Après plusieurs jours de marche, on arriva sur les frontières des Syriens et des Mèdes, dans le même lieu où l’armée était entrée en campagne. Les Syriens y avaient trois châteaux, dont l’un mal fortifié, fut emporté d’assaut : la terreur qu’inspirait Cyrus, et les insinuations de Gadatas déterminèrent les garnisons à livrer les deux autres. Chap. 5. Cette expédition terminée, Cyrus dépêcha un des siens vers Cyaxare, avec une lettre, pour le prier de se rendre à l’armée ; afin qu’ils pussent délibérer ensemble sur l’usage qu’on devait faire des châteaux dont on venait de s’emparer ; et pour que Cyaxare, après avoir examiné l’état des troupes, donnât son avis, tant sur ce qui les concernait que sur les entreprises qu’on pouvait former. « Tu ajouteras, dit-il à l’envoyé, que, s’il veut, j’irai le joindre et camper auprès de lui. » Le messager partit pour remplir sa mission. Les Mèdes avaient choisi pour Cyaxare la tente du roi d’Assyrie : Cyrus ordonna qu’on dressât cette tente, qu’on la meublât le plus magnifiquement possible, et que l’on y plaçât dans la partie destinée aux femmes, les deux captives avec les musiciennes qu’on avait réservées pour le roi. Cet ordre fut exécuté.

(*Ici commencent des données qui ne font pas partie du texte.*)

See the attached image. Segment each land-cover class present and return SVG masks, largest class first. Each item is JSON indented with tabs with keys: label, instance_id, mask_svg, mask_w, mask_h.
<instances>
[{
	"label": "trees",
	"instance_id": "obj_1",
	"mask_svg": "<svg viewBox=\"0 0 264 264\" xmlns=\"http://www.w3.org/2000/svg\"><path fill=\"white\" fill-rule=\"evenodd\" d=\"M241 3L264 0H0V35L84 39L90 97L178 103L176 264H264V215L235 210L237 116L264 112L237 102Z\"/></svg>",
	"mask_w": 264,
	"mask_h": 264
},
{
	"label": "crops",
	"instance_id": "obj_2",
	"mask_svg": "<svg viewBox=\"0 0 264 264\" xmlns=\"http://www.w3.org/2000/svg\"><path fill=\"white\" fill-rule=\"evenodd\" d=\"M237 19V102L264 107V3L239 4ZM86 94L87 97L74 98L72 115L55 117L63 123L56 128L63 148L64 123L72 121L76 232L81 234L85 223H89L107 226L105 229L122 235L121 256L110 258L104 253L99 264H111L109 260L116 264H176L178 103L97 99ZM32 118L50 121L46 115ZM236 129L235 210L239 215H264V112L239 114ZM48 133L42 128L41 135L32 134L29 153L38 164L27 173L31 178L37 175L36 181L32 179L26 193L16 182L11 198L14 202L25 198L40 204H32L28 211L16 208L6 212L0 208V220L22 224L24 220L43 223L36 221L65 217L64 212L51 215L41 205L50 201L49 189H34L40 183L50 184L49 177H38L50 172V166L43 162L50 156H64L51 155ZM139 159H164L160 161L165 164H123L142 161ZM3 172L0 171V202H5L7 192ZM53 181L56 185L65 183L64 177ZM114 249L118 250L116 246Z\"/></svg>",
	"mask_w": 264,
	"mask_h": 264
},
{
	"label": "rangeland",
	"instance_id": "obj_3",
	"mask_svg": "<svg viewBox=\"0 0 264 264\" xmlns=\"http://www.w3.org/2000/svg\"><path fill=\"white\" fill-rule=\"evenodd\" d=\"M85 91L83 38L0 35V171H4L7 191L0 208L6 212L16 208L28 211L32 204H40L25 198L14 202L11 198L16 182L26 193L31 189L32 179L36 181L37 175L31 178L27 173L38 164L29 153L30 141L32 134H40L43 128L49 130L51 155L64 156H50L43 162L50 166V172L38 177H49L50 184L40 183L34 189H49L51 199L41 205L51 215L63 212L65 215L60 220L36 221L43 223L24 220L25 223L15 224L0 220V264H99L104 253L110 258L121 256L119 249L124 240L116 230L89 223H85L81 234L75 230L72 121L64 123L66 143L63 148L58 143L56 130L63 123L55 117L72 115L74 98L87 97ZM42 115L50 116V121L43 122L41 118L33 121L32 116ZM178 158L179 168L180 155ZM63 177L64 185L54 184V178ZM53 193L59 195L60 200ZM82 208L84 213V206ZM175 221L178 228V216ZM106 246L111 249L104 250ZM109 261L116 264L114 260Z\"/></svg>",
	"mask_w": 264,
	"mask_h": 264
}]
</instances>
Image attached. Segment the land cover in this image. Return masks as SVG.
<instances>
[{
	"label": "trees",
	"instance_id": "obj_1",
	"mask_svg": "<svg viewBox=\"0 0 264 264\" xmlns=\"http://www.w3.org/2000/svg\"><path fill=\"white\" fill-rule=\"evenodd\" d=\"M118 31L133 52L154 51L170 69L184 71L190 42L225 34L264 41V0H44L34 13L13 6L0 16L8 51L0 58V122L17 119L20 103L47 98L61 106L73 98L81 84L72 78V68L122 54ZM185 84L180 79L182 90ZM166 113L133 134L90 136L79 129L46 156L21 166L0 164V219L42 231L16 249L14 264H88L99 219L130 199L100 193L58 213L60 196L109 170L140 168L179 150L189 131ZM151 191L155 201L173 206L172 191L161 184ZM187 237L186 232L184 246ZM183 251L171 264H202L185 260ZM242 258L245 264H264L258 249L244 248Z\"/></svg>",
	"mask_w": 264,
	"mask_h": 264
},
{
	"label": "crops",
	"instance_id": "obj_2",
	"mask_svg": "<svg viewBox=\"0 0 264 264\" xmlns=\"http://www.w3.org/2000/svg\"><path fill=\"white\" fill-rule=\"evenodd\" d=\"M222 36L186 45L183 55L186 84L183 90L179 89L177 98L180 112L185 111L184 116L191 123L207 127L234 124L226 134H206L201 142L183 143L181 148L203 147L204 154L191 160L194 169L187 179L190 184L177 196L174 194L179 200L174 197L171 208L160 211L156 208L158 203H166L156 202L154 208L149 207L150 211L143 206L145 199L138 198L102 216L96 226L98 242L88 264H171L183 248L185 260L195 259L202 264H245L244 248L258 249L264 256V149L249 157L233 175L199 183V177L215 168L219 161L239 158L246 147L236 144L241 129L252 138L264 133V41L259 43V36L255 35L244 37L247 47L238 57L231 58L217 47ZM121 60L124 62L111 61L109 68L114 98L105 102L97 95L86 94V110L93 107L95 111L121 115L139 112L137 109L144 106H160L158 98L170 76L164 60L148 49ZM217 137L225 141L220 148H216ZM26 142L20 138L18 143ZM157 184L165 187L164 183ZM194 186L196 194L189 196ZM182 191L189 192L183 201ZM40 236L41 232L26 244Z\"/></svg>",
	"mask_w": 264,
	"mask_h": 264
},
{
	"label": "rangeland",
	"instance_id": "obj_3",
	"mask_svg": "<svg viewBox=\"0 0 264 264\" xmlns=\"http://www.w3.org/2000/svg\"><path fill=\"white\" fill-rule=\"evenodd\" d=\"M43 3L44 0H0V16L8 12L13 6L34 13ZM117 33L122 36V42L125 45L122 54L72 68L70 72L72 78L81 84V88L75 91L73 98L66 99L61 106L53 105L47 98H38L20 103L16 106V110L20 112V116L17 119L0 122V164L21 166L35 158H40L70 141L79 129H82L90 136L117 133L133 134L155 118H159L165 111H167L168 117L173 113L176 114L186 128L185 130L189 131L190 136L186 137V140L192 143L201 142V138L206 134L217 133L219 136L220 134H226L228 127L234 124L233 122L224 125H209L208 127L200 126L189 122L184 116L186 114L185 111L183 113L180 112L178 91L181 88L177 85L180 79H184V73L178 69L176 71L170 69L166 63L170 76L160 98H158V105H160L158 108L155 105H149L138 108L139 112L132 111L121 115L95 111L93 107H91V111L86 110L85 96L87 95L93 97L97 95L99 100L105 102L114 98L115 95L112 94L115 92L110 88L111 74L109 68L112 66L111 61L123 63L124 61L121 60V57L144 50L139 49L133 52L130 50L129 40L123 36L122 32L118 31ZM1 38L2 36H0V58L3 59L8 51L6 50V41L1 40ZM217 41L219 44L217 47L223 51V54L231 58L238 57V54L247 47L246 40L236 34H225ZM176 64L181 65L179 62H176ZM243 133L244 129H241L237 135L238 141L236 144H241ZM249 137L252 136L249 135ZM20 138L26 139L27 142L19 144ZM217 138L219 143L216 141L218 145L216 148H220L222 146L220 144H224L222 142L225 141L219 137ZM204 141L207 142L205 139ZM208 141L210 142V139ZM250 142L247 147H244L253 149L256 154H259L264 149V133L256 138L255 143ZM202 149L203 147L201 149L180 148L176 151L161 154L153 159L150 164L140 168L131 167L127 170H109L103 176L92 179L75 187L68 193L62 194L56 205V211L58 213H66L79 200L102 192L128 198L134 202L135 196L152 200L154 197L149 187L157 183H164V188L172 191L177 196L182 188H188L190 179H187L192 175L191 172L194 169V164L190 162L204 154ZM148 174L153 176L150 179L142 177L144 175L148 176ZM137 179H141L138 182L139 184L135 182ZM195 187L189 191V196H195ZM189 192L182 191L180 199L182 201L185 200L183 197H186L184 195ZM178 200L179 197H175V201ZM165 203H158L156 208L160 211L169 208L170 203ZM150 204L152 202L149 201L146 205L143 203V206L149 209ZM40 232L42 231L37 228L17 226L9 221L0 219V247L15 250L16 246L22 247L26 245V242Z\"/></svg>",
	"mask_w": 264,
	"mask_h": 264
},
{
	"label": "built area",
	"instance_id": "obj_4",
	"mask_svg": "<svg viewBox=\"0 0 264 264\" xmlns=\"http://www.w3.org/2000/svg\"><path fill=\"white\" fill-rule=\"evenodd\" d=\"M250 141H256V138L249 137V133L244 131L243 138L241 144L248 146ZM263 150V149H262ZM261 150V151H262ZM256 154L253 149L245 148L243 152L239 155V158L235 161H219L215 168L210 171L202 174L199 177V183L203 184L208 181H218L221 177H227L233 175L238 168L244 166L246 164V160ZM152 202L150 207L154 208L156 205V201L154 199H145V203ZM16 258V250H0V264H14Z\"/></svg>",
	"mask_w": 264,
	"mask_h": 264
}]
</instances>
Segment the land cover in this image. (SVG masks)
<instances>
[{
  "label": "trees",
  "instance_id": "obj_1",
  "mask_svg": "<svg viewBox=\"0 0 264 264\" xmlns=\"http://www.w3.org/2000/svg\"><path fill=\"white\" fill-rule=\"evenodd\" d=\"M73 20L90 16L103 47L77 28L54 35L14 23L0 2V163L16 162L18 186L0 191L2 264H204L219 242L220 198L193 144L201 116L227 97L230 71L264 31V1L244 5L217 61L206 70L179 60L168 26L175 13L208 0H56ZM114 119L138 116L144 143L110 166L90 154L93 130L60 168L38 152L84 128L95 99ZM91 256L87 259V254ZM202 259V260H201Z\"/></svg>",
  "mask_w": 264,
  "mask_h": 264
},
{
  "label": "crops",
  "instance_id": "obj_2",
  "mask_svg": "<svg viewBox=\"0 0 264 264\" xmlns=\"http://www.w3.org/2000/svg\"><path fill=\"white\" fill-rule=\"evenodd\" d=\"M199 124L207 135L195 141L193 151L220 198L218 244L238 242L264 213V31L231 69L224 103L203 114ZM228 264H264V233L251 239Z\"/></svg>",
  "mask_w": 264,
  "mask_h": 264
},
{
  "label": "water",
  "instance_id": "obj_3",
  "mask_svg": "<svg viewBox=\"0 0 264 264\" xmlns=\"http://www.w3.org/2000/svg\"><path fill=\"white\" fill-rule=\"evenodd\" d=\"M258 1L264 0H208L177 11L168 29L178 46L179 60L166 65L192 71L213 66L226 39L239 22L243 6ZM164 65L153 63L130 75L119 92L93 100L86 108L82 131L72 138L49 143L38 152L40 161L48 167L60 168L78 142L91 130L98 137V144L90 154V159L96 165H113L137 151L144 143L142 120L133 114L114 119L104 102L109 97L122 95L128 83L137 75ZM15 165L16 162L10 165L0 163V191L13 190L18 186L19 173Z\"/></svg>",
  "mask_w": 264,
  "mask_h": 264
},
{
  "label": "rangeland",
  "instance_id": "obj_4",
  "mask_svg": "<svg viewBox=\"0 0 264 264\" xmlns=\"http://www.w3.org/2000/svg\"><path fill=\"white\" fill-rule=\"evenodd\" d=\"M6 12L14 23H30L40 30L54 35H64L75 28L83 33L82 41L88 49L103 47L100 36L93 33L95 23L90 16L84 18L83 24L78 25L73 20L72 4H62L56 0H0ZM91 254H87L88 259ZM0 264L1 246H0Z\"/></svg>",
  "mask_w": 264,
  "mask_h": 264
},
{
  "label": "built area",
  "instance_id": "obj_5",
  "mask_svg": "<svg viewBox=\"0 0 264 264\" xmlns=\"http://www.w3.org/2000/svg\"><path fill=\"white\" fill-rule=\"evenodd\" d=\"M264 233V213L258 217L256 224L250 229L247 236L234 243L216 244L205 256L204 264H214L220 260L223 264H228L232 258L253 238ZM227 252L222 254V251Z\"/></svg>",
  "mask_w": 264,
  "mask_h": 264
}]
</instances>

Cyaxare, après avoir entendu l’envoyé, jugea qu’il était plus expédient pour lui que l’armée demeurât sur la frontière : car les Perses que Cyrus avait demandés étaient déjà entrés en Médie, au nombre de quarante mille, tant archers que peltastes ; et le roi, sachant qu’ils faisaient beaucoup de dégât sur ses terres, avait bien plus d’envie d’en être délivré que d’y recevoir des troupes encore plus nombreuses. Ainsi le chef qui amenait ce renfort, ayant demandé à Cyaxare, conformément à l’ordre de Cyrus, s’il avait besoin de ce secours, et Cyaxare ayant répondu que non, partit le jour même avec ses Perses, pour aller joindre son général, qu’on lui dit n’être pas éloigné.

Le lendemain Cyaxare se mit en chemin, avec ce qui lui restait de cavaliers mèdes. Quand Cyrus eut lieu de croire que ce prince approchait, il se hâta d’aller à sa rencontre, à la tête de la cavalerie perse, qui formait un corps assez nombreux, et de celle des Mèdes, des Arméniens, des Hyrcaniens, auxquels il joignit ceux d’entre les autres alliés qui étaient les mieux montés et les mieux armés : il montrait ainsi à son oncle l’état de ses forces. Cyaxare, voyant Cyrus accompagné d’un si grand nombre de gens d’élite, tandis que lui n’avait pour cortége qu’une petite troupe peu imposante, se sentit humilié, et conçut un violent chagrin. Cyrus descendit de cheval, et s’avança pour l’embrasser, selon l’usage. Cyaxare descendit aussi, mais détourna son visage, et au lieu de recevoir le baiser de son neveu, il fondit en larmes, devant toute l’armée.

Alors Cyrus fit retirer un peu à l’écart ceux qui l’accompagnaient ; et prenant Cyaxare par la main, il le mena sous des palmiers qui étaient près du chemin, fit étendre des tapis de Médie, invita le roi à s’asseoir, et s’étant mis à ses côtés : « Au nom des Dieux, mon cher oncle, dites-moi pourquoi vous êtes indisposé contre moi ; que voyez-vous ici qui puisse vous chagriner ? — C’est, répondit Cyaxare, parce que moi qui n’ai, de mémoire d’homme, que des rois pour aïeux, qui suis fils de roi, roi moi-même, je me vois arrivant ici dans l’équipage le plus humiliant ; tandis qu’entouré de mes sujets et d’un grand nombre d’autres troupes, vous paraissez avec tout l’éclat de la grandeur et de l’autorité. Certes il serait dur de recevoir de ses ennemis un pareil affront : combien, grand Jupiter, est-il plus cruel de l’essuyer de la part de ceux de qui on ne devait pas l’attendre ! Oui, j’aimerais mieux mourir dix fois que d’être vu dans cet abaissement, exposé à l’abandon, à la risée de mes sujets : car je sais que non seulement votre pouvoir, mais celui même de mes esclaves, est au-dessus du mien ; et qu’ils viennent à ma rencontre plus en état de m’offenser que je ne le suis de les punir. »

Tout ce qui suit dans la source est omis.